Hi, I just came back from a week in Bonita Springs at the Hyatt Coconut Plantation.  It was the first time I've ever been in the Florida Gulf Coast.  I visited about 5 beaches (Naples City Beach at 5th Ave and at the Pier, Ft. Myers Beach, Bonita Beach, Big Hickory Island, Sanibel Island-Tarpon Bay Road) and each one of them had brown, murky water, except for the beach in front of the South Seas Plantation resort on Captiva.  The water there was more like green tea and quite pleasant.

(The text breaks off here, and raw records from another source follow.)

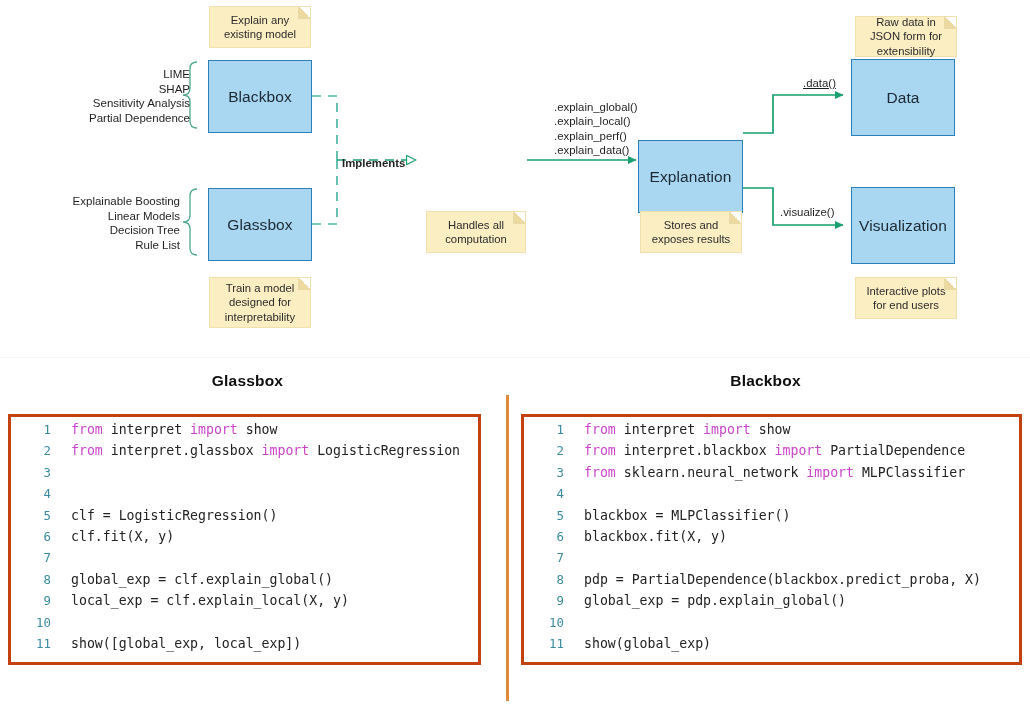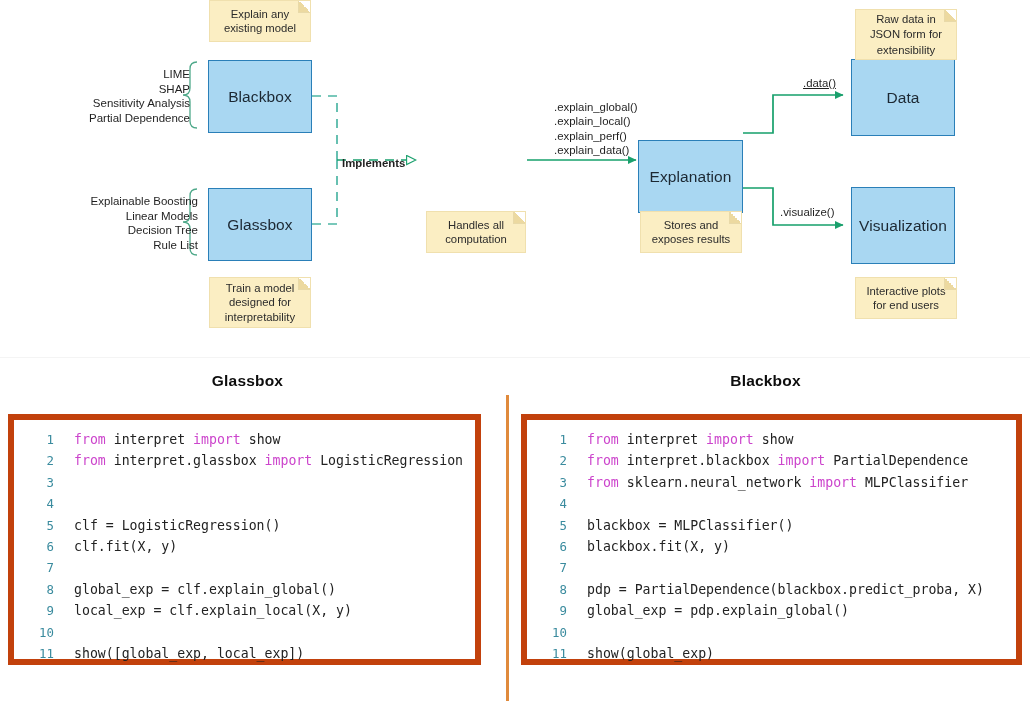--- a/index.html
+++ b/index.html
@@ -113,22 +113,22 @@
     left: 506px;
     top: 35px;
     width: 3px;
     height: 306px;
     background: #e08a3c;
   }
   .codeblock {
     position: absolute;
     box-sizing: border-box;
     background: #ffffff;
-    border: 6px solid #c2410c;
-    padding: 9px 0 8px 0;
+    border: 3px solid #c2410c;
+    padding: 2px 0 8px 0;
     font-family: "DejaVu Sans Mono", "Liberation Mono", monospace;
     font-size: 13.2px;
     line-height: 21.4px;
     white-space: pre;
   }
   .crow { display: block; height: 21.4px; }
   .lnum {
     display: inline-block;
     width: 40px;
     text-align: right;
@@ -194,21 +194,21 @@
   </div>
 
   <div class="node" style="left:851px;top:59px;width:104px;height:77px;">
     <span>Data</span>
   </div>
 
   <div class="node" style="left:851px;top:187px;width:104px;height:77px;">
     <span>Visualization</span>
   </div>
 
-  <div class="note" style="left:209px;top:0;width:102px;height:42px;">
+  <div class="note" style="left:209px;top:6px;width:102px;height:42px;">
     <span class="fold"></span>
     <span class="note-line">Explain any</span>
     <span class="note-line">existing model</span>
   </div>
 
   <div class="note" style="left:209px;top:277px;width:102px;height:51px;">
     <span class="fold"></span>
     <span class="note-line">Train a model</span>
     <span class="note-line">designed for</span>
     <span class="note-line">interpretability</span>
@@ -219,41 +219,41 @@
     <span class="note-line">Handles all</span>
     <span class="note-line">computation</span>
   </div>
 
   <div class="note" style="left:640px;top:211px;width:102px;height:42px;">
     <span class="fold"></span>
     <span class="note-line">Stores and</span>
     <span class="note-line">exposes results</span>
   </div>
 
-  <div class="note" style="left:855px;top:9px;width:102px;height:51px;justify-content:space-between;">
+  <div class="note" style="left:855px;top:16px;width:102px;height:41px;">
     <span class="fold"></span>
     <span class="note-line">Raw data in</span>
     <span class="note-line">JSON form for</span>
     <span class="note-line">extensibility</span>
   </div>
 
   <div class="note" style="left:855px;top:277px;width:102px;height:42px;text-align:right;">
     <span class="fold"></span>
     <span class="note-line">Interactive plots</span>
     <span class="note-line">for end users</span>
   </div>
 
   <div class="brace-label" style="left:20px;top:67px;width:170px;">
     <span class="note-line">LIME</span>
     <span class="note-line">SHAP</span>
     <span class="note-line">Sensitivity Analysis</span>
     <span class="note-line">Partial Dependence</span>
   </div>
 
-  <div class="brace-label" style="left:18px;top:194px;width:180px;">
+  <div class="brace-label" style="left:0;top:194px;width:180px;">
     <span class="note-line">Explainable Boosting</span>
     <span class="note-line">Linear Models</span>
     <span class="note-line">Decision Tree</span>
     <span class="note-line">Rule List</span>
   </div>
 
   <div class="edge-label" style="left:342px;top:156px;font-weight:bold;">
     <span class="el">Implements</span>
   </div>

The water was the most brown, almost like chocolate milk in the two public beaches we went to on Sanibel Island.  Is it always like that, or just in the summer?  Or did I just hit a bad time to go?


----------



## Judy (Sep 8, 2010)

The water isn't very clear on Ft. Myers Beach because it's too near the river and shore-side of Sanibel and Captiva Islands. But the water in most of the other places you mentioned is usually nice.  Maybe you were seeing effects from the recent tropical disturbances in the Gulf or heavy summer rains.  In summer, the Gulf water can be very warm in Southwest Florida.


----------



## b2bailey (Sep 8, 2010)

*Murky Water on Gulf Side -- definitely not the norm.*

I fell in love with the clear, almost-warm water on Anna Maria Island on New Years Day. Around Naples, we only had clear water most of the time. So, for whatever reason, I'd say the murky water was an anomaly.


----------



## fillde (Sep 11, 2010)

Coincidentally my husband was at Siesta Key yesterday and said the water was murky. I will be there tomorrow and give a  report. Update- Siesta key is a beautiful beach. Always in the top 10. But the water is murky. I beleive it is  seaweed concentration.  The water is very warm. 89 degrees. The gulf will enable a hurricane to really flourish.


----------